We can still apply the std::find_if algorithm on this array, but we skip a heap allocation. Depending on the template types used, we might be able to skip any allocations whatsoever (if both types are trivial [2]). For example, note that std::string, similarly to a vector, wraps a heap-allocated char* and constructing it requires heap allocations. const char* to a string literal on the other hand is just a pointer to the .rodata segment. So this

const std::array<std::pair<std::string, Bar>, 3> = {{
{ "foo1", bar1 },
{ "foo2", bar2 },
{ "foo3", bar3 }
}};


performs three heap allocations (for "foo1", "foo2", and "foo3"), while the (mostly) equivalent

const std::array<std::pair<const char*, Bar>, 3> = {{
{ "foo1", bar1 },
{ "foo2", bar2 },
{ "foo3", bar3 }
}};


shouldn’t perform any allocations.

## associative_array

Since in practice maps are often used to implement the above described pattern of mapping a value from one type to a value of a different type for a small set of known values, it would be great to combine the efficiency of an array with the nice lookup semantics of an unordered_map conatiner.

I propose a generic container of the following shape:

template <
typename TKey,
typename T,
size_t N,
typename KeyEqual = key_equal<TKey>>
struct associative_array
{
std::pair<TKey, T> m_array[N];
...
};


keq_equal should simply resolve to == for most types, but be specialized for strings types (to use strcmp, wcscmp etc.) and allow clients to specialize their own key_equal when needed.

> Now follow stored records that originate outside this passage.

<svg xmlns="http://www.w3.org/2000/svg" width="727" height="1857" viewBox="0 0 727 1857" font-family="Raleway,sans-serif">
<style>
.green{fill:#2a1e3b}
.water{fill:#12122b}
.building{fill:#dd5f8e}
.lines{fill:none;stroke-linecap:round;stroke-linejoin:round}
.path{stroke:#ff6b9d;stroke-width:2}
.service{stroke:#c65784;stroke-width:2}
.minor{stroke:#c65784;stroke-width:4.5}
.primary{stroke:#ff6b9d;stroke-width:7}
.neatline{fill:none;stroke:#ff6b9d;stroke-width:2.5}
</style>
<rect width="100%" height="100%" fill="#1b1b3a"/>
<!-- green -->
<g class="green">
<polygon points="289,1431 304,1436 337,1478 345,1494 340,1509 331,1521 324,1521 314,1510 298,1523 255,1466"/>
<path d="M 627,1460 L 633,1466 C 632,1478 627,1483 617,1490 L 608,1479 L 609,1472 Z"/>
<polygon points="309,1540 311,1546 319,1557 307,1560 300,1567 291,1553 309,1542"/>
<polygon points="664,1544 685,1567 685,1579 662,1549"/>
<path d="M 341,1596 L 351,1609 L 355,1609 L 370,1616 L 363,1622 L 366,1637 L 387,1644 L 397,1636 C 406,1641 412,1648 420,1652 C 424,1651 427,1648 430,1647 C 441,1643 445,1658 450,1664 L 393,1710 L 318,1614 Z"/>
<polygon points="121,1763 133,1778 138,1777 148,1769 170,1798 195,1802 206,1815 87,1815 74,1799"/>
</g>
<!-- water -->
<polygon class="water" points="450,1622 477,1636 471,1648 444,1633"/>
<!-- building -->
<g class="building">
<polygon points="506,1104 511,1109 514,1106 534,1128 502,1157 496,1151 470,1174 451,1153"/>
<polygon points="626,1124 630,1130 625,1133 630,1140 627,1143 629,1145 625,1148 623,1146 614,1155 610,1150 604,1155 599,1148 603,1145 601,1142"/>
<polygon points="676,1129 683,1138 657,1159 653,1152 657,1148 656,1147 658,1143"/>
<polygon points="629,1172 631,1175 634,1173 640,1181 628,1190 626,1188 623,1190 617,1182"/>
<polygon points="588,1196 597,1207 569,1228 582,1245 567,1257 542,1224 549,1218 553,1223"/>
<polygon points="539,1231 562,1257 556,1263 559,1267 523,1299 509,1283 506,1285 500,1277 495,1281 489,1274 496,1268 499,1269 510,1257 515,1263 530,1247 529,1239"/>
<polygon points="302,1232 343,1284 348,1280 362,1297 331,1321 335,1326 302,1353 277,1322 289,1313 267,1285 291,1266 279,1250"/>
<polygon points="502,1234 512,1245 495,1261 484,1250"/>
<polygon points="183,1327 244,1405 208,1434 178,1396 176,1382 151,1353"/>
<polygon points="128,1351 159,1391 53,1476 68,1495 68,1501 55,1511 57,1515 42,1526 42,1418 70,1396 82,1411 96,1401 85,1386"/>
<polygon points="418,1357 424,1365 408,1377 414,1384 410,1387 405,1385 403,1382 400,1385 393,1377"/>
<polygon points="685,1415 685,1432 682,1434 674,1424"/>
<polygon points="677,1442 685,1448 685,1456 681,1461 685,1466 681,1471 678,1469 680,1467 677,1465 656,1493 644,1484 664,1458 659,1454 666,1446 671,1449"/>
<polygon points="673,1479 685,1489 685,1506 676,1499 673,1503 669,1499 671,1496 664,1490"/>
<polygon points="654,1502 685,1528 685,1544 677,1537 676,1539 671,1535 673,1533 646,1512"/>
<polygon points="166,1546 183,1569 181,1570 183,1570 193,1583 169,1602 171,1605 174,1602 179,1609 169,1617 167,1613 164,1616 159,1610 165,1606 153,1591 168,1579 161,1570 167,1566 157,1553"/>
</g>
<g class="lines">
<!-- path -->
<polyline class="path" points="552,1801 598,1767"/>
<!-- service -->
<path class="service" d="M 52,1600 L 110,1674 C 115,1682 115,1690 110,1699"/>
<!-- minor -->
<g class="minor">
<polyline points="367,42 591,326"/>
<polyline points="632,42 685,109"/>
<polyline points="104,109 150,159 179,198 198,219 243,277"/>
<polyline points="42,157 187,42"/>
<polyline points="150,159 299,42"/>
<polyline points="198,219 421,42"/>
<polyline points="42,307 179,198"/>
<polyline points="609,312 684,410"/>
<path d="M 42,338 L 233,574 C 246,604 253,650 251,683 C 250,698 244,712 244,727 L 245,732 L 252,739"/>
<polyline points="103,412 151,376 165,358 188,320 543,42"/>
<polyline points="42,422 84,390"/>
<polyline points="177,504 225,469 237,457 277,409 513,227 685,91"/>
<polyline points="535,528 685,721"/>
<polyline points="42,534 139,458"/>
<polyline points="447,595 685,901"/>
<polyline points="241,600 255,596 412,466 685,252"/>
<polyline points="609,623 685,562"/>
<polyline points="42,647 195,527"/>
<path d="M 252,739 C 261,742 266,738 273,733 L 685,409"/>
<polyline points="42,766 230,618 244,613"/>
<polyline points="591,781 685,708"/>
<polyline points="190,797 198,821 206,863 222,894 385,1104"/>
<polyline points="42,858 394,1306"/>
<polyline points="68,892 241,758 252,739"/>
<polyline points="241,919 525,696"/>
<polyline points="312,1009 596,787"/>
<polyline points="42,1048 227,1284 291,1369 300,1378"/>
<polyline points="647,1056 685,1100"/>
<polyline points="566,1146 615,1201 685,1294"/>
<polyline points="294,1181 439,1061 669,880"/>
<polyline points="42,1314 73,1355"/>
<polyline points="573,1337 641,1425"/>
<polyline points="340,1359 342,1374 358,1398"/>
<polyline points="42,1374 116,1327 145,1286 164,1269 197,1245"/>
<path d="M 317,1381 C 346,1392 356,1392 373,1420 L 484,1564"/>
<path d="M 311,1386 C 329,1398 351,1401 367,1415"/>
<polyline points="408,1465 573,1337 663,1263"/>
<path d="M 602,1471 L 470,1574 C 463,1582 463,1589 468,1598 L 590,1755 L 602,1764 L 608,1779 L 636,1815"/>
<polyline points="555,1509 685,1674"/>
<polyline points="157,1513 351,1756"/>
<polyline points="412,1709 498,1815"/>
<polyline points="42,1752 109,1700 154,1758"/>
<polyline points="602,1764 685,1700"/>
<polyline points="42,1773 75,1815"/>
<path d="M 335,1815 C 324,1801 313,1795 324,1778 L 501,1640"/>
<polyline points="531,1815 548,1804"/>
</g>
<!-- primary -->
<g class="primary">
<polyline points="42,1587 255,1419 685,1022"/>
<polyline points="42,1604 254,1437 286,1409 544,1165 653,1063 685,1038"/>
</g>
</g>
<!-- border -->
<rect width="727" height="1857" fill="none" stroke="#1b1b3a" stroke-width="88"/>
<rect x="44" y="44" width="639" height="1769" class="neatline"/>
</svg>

template <typename T> struct key_equal
{
bool operator(const T& lhs, const T& rhs)
{
return lhs == rhs;
}
};

template <> struct key_equal<char*>
{
bool operator(const T& lhs, const T& rhs)
{
return strcmp(lhs, rhs) == 0;
}
};
...
// specializations for wchar_t and const variations of the above


Satisfying the container concept is fairly easy (eg. size() would return N, iterators over the member array are trivial to implement etc.), the only interesting methods are find(), at(), and operator[]:

...
struct associative_array
{
...
iterator find(const TKey& key)
{
return std::find_if(
begin(),
end(),
[&](const auto& elem) { return KeyEqual{}(key, elem.first); });
}

T& at(const TKey& key)
{
auto it = find(key);
if (it == end())
throw std::out_of_range("...");
return it->second;
}

T& operator[](const TKey& key)
{
return find(key)->second;
}
...
};


find() wraps std::find_if leveraging KeyEqual (with default implementation as key_equal), at() wraps a bounds-checked find, while operator[] does not check bounds. const implementations of the above are also needed (identical except returning const T&).

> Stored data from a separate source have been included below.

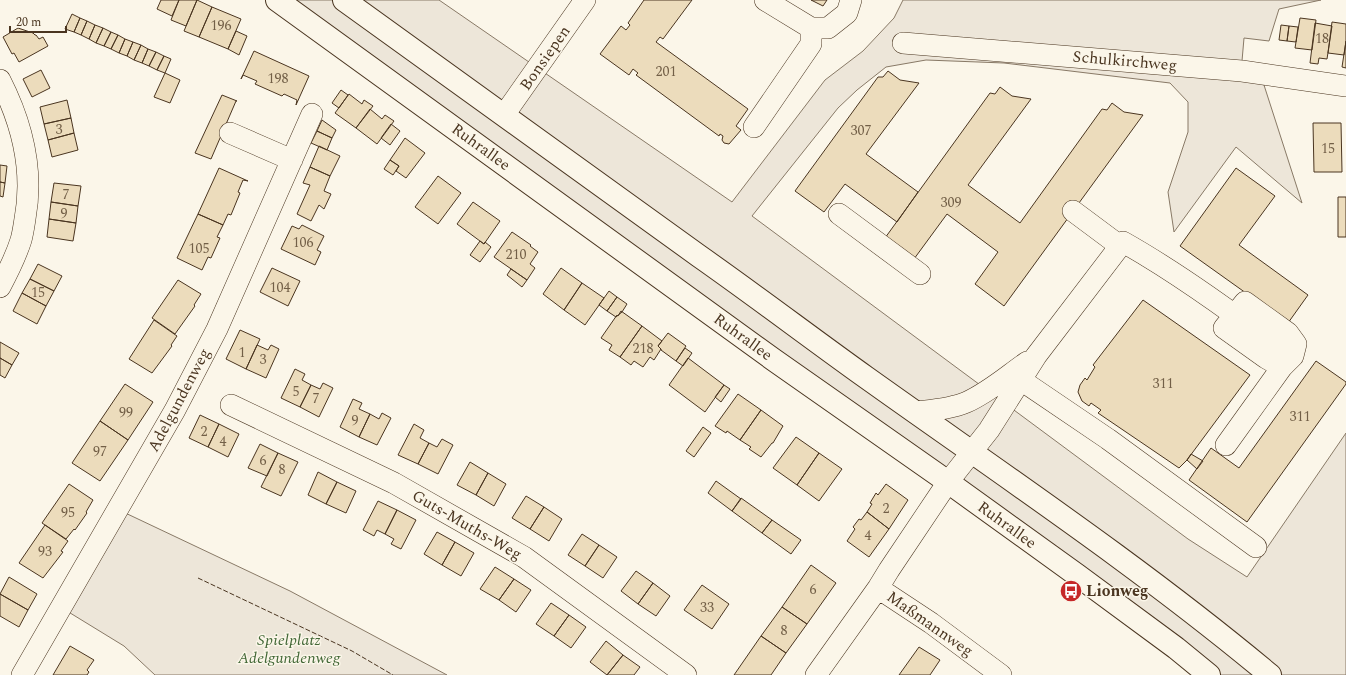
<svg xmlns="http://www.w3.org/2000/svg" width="1346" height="675" font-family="Spectral,serif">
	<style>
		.green { fill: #ede6d9; stroke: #887966 }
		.building { fill: #ecdcbc; stroke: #4a3520 }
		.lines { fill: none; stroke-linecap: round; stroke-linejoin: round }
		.minor-casing { stroke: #4a3520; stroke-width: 22 }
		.major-casing { stroke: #4a3520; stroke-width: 24 }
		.minor { stroke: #fbf6e9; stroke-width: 21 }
		.major { stroke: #fbf6e9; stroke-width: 22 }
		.fence { stroke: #4a3520; stroke-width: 1; stroke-dasharray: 5 2; stroke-linecap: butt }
		.labels { text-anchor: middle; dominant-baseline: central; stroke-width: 3; stroke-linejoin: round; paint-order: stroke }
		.number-label { font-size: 14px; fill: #725f47 }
		.street-label { font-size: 16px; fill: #4a3520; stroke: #fbf6e9 }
		.poi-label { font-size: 16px; font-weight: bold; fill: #4a3520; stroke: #fbf6e9; text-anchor: start }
		.park-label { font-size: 16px; font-style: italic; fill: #436837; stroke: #fbf6e9 }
	</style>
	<rect width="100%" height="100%" fill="#fbf6e9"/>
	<path class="green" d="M279,0H439L732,202L825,80L863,51L894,18L903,0H1321L1279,9L1269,41L1244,38L1242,61L1263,82L1302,203L1236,147L1174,232L1168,192L1188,132V102L1170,83L1004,63L926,60L886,67L857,90L838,108L752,216L1188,539L1247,577L1346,433V675H1211Z
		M119,510L290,591L447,675H155L124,646L62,608Z"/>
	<path class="building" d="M161,0H179L172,16L157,9Z
		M179,0H197L186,26L171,20Z
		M197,0L212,7L199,37L184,31Z
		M644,0H692L663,39L660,37L656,42L748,109L736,126L741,130L729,144L724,143L722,140L723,136L720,134L719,136L636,75L638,73L633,69L629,75L600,54L621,26L626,30L630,25L628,23Z
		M811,0H827L823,6Z
		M212,7L241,19L228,49L199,37Z
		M72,14L80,18L74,32L65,29Z
		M80,18L87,21L81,35L74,32Z
		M1300,18L1316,20L1312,50L1295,48Z
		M87,21L95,25L89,39L81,35Z
		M1332,22L1346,24V41L1344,55L1328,53Z
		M1315,23L1332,26L1327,59L1319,58L1318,64L1310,63Z
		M95,25L103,28L96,43L89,39Z
		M1281,25L1289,26L1287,41L1279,40Z
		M1289,26L1298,27L1296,42L1287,41Z
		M18,28L33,33L35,35H36L39,39L43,37L48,46L19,62L14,53L12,54L3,37Z
		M103,28L111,32L104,46L96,43Z
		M236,31L247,36L239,55L228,49Z
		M111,32L118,35L111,49L104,46Z
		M118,35L125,39L119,53L111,49Z
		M125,39L133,42L127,56L119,53Z
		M1346,41V68L1342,67Z
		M133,42L141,45L134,60L127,56Z
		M141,45L148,49L142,63L134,60Z
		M148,49L156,52L149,66L142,63Z
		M254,51L309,76L296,105L297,100L284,94L282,96L255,84L257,81L243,75L241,79Z
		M156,52L164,56L157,70L149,66Z
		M164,56L171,59L165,73L157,70Z
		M41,70L50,88L32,97L23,79Z
		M888,71L900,80L919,83L866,154L918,192L897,222L845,184L824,212L795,191L878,77H883Z
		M165,73L180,80L170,103L154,97Z
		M1000,87L1012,96L1031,99L968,185L1020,223L1102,109L1107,110L1112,103L1124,112L1143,115L1004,306L975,284L998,252L947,214L914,259L885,238L990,93L995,94Z
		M341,90L348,95L339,108L332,103Z
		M349,94L362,104L364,100L373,106L356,128L335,113Z
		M222,95L237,101H236L211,159L195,153Z
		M67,100L71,118L44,124L40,107Z
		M370,109L382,119L385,115L394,121L377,144L356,128Z
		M71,118L74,133L48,140L44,124Z
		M322,120L336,130L332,138L317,131Z
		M1313,123H1341L1342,172H1314Z
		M391,124L400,131L390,145L381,138Z
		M317,131L332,138L327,150L311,143Z
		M74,133L78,150L52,157L48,140Z
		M405,138L425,153L406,178L396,171L399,166L390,160Z
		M319,146L340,156L330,176L310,167Z
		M390,160L399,166L393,175L384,169Z
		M0,165L7,166L5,183L0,182Z
		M310,167L330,176L324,191L331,194L324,209L319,205L311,221L297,214L310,185L303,183Z
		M219,168L248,181L243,180L238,192L240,193L231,215L228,214L223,225L198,214Z
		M1236,168L1275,196L1239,245L1308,295L1288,323L1180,246Z
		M438,176L461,193L438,224L415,207Z
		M0,182L5,183L3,197L0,196Z
		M54,183L81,186L78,206L51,202Z
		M1338,197H1346V237H1338Z
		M51,202L78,206L76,223L49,219Z
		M473,202L500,221L484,244L457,224Z
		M198,214L223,225L217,237L220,238L211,258L208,257L202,270L177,258Z
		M49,219L76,223L73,241L47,237Z
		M302,225L324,236L317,250L321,252L315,265L281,249L292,226L299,229Z
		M512,232L531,245L530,246L538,252L530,264L535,268L527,280L494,257Z
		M480,241L484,244L485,242L491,247L480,262L470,255Z
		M38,264L62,276L54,291L30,279Z
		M272,268L300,281L288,306L260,292Z
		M561,268L582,283L564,310L543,294Z
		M511,269L527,280L522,287L507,275Z
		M30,279L54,291L46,306L22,293Z
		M178,280L201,294L194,305L195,306L175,334L152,318Z
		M582,283L604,298L585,325L564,310Z
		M609,291L617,297L607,311L599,305Z
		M22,293L46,306L37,324L13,311Z
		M617,297L627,304L622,312L616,317L607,311Z
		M1143,300L1250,375L1187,460L1179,468L1098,413L1101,410L1091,403L1089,406L1082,401L1078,392L1080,385L1085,378L1087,380L1095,367L1093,365Z
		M621,311L642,326L620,357L609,350L612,345L601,338L617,315L618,316Z
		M154,320L177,336L171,345L172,346L152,373L129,359Z
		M642,326L662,341L658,346L661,349L654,360L650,357L643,367L634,361L631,365L620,357Z
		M240,330L260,339L246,369L226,359Z
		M668,333L686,346L676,361L661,350V349L658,346Z
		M0,342L19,353L12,365L0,358Z
		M257,345L268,350L271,345L279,349L266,378L246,369Z
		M685,348L692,353L683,366L676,361Z
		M0,358L12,365L5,378L0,375Z
		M688,358L724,385L705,412L669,385Z
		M1316,361L1346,382V384L1247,522L1189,480L1211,448L1239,468Z
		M295,369L305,374L302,380L311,385L300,407L281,398Z
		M323,383L333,388L319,417L300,407L311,385L320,389Z
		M125,384L153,402L128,440L100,421Z
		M724,385L730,389L721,402L715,397Z
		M738,394L761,410L740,440L727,431L726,433L715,426Z
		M353,399L362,403L359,409L370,414L359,437L340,427Z
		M761,410L783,426L773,443H772L761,457L749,449L751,447L740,440Z
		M382,413L391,418L377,445L359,437L370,414L379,419Z
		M200,415L219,424L208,447L189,438Z
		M100,421L128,440L100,481L72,463Z
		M219,424L239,434L228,457L208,447Z
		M414,424L424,430L420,438L429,443L418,464L398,455Z
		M703,427L711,433L694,457L686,451Z
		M796,437L819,453L797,485L773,468Z
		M442,439L453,445L438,474L418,464L429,443L437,447Z
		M260,444L278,453L267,476L248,468Z
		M278,453L298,462L281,496L261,487Z
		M819,453L842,469L819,501L797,485Z
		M1191,454L1203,461L1197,469L1187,460Z
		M470,462L488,473L476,495L457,485Z
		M318,472L337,482L326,504L308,495Z
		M488,473L506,484L494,506L476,495Z
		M716,481L741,499L732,511L708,493Z
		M337,482L356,491L346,513L326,504Z
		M69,484L93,500L86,512L87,513L75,530L74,529L66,539L42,523Z
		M886,484L908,500L889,529L867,512L872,504L870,503L876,493L878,495Z
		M526,496L544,507L530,529L512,518Z
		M741,498L772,520L762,533L732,511Z
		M378,501L397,510L385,534L377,530L374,536L363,530Z
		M544,507L562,519L549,541L530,529Z
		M397,510L416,520L401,549L391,544L394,539L385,534Z
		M867,512L889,529L869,557L847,541L855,529L853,527L859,519L861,520Z
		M772,520L801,540L791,554L762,533Z
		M45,525L68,541L61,551L63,552L43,578L19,563Z
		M437,532L455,542L442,565L424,554Z
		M582,534L599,545L585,566L568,555Z
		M455,542L474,553L461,576L442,565Z
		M599,545L617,557L603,578L585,566Z
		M811,565L836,583L807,624L782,607Z
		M495,567L514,579L499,600L480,589Z
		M636,571L653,583L638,604L621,591Z
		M9,577L37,594L28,610L0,594Z
		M514,579L531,590L516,612L499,600Z
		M653,583L670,596L656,616L638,604Z
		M702,585L729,604L712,629L684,610Z
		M0,594L28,610L19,627L0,616Z
		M551,603L569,615L554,636L536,624Z
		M782,607L807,624L786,653L761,636Z
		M569,615L586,627L571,648L554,636Z
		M761,636L786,653L771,675H734Z
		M606,641L623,655L607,675L590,662Z
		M70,646L94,660L87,670L89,672L87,675H53Z
		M919,647L940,660L930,675H899Z
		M623,655L640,667L634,675H607Z"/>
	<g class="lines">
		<g class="minor-casing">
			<path id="minor" d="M765,0L811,28H828L847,13L851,0
				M903,43L1242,71L1346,86
				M0,80C22,123 34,170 25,219C24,225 23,233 21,240C16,256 8,272 0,287
				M504,115L585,0
				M754,127L811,44V28
				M230,133L292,160
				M1073,211L1120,246
				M839,214L920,274
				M1245,302L1288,333L1296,344L1293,356L1282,367L1266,358L1224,328Z
				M1021,380L1108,439L1256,547
				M231,405L394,483L524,557L686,675
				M915,412C932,410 951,409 967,402C989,392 1007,376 1027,362
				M1226,445L1282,367
				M878,588L931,623L1001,675
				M22,675L175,410L217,329L312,114
				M816,675L878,588L889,570L948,482L989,430L1036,356L1123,242C1178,273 1229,310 1279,348"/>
		</g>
		<g class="major-casing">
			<path id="major" d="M277,0L774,360L948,482L1077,575L1176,648L1209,675
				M344,0C463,85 581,171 699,256C756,296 811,338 867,378C1003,475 1142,568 1270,675"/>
		</g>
		<use href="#minor" class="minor"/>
		<use href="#major" class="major"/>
		<path class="fence" d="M198,578L352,651L393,675"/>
	</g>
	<defs>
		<g id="bus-disc" transform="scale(1.15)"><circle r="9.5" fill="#c62828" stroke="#fbf6e9"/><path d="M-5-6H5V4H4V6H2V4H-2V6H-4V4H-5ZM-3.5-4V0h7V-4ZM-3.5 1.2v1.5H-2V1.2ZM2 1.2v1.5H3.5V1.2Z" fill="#fff"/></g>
	</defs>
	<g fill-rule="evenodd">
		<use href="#bus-disc" x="1071" y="591"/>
	</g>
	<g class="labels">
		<g class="number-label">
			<text x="221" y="25">196</text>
			<text x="1322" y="38">18</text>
			<text x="666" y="71">201</text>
			<text x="278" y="78">198</text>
			<text x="59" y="129">3</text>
			<text x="861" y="130">307</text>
			<text x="1328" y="148">15</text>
			<text x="66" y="194">7</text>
			<text x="951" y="202">309</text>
			<text x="64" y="213">9</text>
			<text x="303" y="242">106</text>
			<text x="199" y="248">105</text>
			<text x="516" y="254">210</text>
			<text x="280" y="287">104</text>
			<text x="38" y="292">15</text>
			<text x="643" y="348">218</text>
			<text x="242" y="352">1</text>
			<text x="263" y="359">3</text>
			<text x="1163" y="383">311</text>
			<text x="296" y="391">5</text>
			<text x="316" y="398">7</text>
			<text x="126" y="412">99</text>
			<text x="1300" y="416">311</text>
			<text x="355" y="420">9</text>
			<text x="204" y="431">2</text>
			<text x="223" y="441">4</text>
			<text x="100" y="451">97</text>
			<text x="263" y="460">6</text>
			<text x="282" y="469">8</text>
			<text x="886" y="508">2</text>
			<text x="68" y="512">95</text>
			<text x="868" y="535">4</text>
			<text x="45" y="551">93</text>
			<text x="813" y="589">6</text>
			<text x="707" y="607">33</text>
			<text x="784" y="630">8</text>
		</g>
		<g class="street-label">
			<text transform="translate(545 58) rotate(-55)">Bonsiepen</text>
			<text transform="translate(1125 61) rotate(5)">Schulkirchweg</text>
			<text transform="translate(481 147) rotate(36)">Ruhrallee</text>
			<text transform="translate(743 337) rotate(36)">Ruhrallee</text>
			<text transform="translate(179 400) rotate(-62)">Adelgundenweg</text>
			<text transform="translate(467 525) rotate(30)">Guts-Muths-Weg</text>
			<text transform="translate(1007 525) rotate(36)">Ruhrallee</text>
			<text transform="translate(930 624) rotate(35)">Maßmannweg</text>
		</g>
		<g class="poi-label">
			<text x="1086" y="591">Lionweg</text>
		</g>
		<g class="park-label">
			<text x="289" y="640">Spielplatz<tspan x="289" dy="18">Adelgundenweg</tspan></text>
		</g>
	</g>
	<path d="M10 26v6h56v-6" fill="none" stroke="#4a3520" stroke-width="2"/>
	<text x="16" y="26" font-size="12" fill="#4a3520" stroke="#fbf6e9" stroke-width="3" paint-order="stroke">20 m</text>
</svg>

Such a container would have similar semantics to std::unordered_map (minus the ability to add elements given a key not already present in the container) and the same performance profile of std::array:

const std::associative_array<Foo, Bar, 3> fooBarMap = {{
{ foo1, bar1 },
{ foo2, bar2 },
{ foo3, bar3 }
}};

...

auto bar = fooBarMap[foo];


Note the only syntax difference between above and unordered_map is the container type, the extra size N which needs to be specified at declaration time, and an extra pair of curly braces. In practice, this should have a significantly better lookup time than an unordered_map for a small N (linear time, but since N is small and no hashing or heap traversal occurs, should clock better than a map lookup) and virtually zero initialization time - depending on the TKey and T types used, it is possible to declare an associative_array as a constexpr fully evaluated at compile-time.

 [1] Boost flat_map documentation is here.
 [2] For more details on trivial types, see the is_trivial type trait.